Now I’m going to assume anyone reading this is pretty happy with an approach to rapid sequence induction with in-line stabilisation to manage spinal precautions (not that we’d have a hard collar anyway, because those are on the way out in the draft ILCOR guidelines). We’d all agree on the need for ongoing resuscitation. I’ll also assume no one is going to stop the surgeons from fixing the actual problem while you mess about getting invasive arterial blood pressure measurement and a central line sorted.

What would be nice is some better evidence on what are the right blood pressure targets.

What BP target for traumatic brain injury?

Still, the best the literature can offer is a bit of a ¯\_(ツ)_/¯

If you look at this review from 2012 the suggestions amount to:

  • Don’t let systemic mean arterial pressure go below normal for age.
  • It might be even better to aim for a systolic blood pressure above the 75th percentile.
  • If you do have intracranial pressure monitoring and can therefore calculate cerebral perfusion pressure, then aim for > 50 mmHg in 6-17 year olds and > 40 mmHg in kids younger than that.

Hard to escape the thought we need more research on this.

The Rest of Joe’s Story

Everyone performs magnificently. Joe’s extradural is drained. His femur is later fixed and his intra-abdominal injuries are managed conservatively. The next most important thing might just be that you remembered to give him good analgesia.

Not Forgetting the Good Stuff

I might have some professional bias here, but I think remembering analgesia is just as important as the rest of it. Studies like this one suggest surprisingly high rates of PTSD symptoms even 18 months after relatively minor injury (38% though it was a small study). Although the contributors to PTSD are complex there is some evidence (certainly in burns patients)  that early use of opioid analgesia is associated with lower rates of PTSD symptoms.

This stuff matters. A kid with PTSD symptoms is more than just an anxious kid. They are the kid who is struggling with school, struggling with social skills and generally struggling with the rest of the life they were supposed to be getting on with. Pain relief matters.

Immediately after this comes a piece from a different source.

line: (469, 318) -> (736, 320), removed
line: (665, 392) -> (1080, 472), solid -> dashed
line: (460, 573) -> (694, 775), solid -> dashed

So it is worth prioritising good analgesia:

  • Record pain scores as a vital part of the record.
  • Block everything that is relevant (no child with a femur fracture should have an opportunity for a femoral block of some description missed).
  • Remember treatment as analgesia (don’t just leave the fracture like you found it, for example).
  • Give rapidly acting,titratable drugs as a priority with regular checks of efficacy.
    • For example, fentanyl 5 mcg/kg in a 10 mL syringe gives you 0.5 mcg/kg/dose if you give 1 mL at a time. Do this and reassess every 3 minutes.
    • Likewise, ketamine 1 mg/kg in 10 mL provides a dose of 0.1 mg/kg each time you give 1 mL (though some would say you should use midazolam to offset dysphoria too).
    • Don’t forget novel options – methoxyflurane anyone?

The Wrap

Paeds trauma may not be as common, but it needs to be done to the same high standards we expect of trauma care anywhere. Most of the stories in resuscitation are well worn tales. But there are a few things to really take away:

* Think about doing everything to stop bleeding early.

* More blood for resuscitation, but more sensibly too.

* Never forget pain relief.

 

And with any luck, most of this is already old news.

 

Postscript: Just after I put this together, the always excellent St Emlyn’s blog put up something covering the latest changes to APLS teaching. To my immense relief a lot of it is the same. It’s worth checking out.

After the postscript: This isn’t designed to be too prescriptive and everything should be figured out in local context. Obviously any thoughts anyone has to share would be very welcome.